-- Start of MATERIAL PROVIDED --
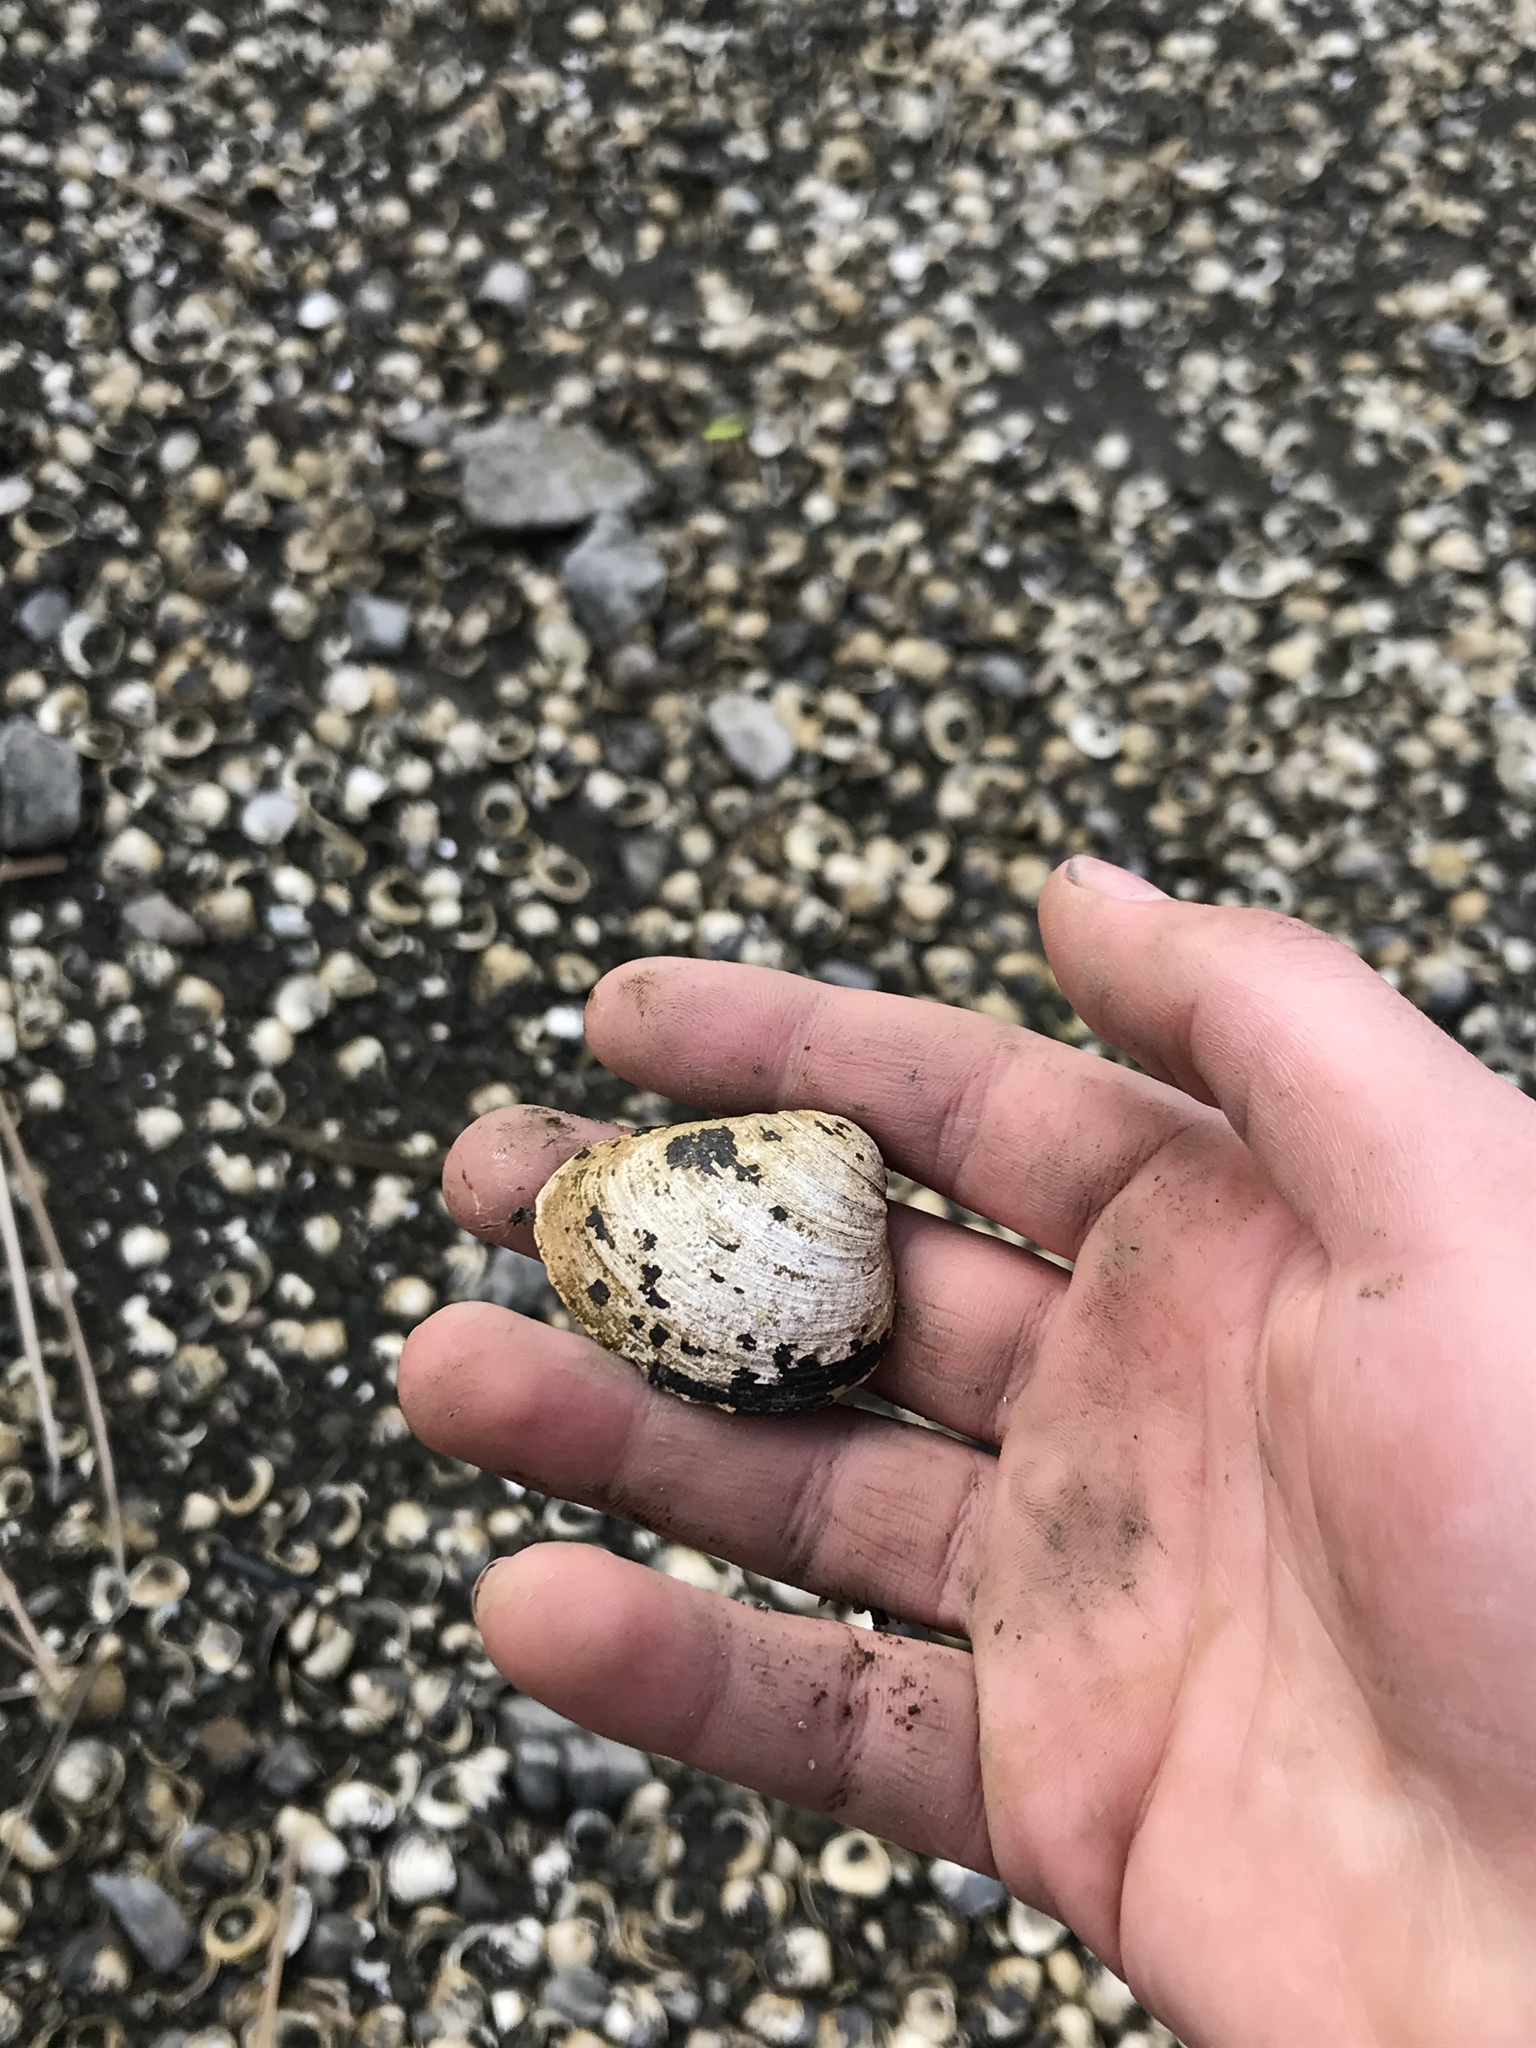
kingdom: Animalia
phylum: Mollusca
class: Bivalvia
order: Venerida
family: Cyrenidae
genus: Corbicula
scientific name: Corbicula fluminea
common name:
-- End of MATERIAL PROVIDED --
▸ **DESCRIPTION OF THE TASK**: Can you list every line of the items above as a numbered list, skipping any blank lines and leaving out the pictures?

▸ **COMPLETED TASK**:
1. kingdom: Animalia
2. phylum: Mollusca
3. class: Bivalvia
4. order: Venerida
5. family: Cyrenidae
6. genus: Corbicula
7. scientific name: Corbicula fluminea
8. common name:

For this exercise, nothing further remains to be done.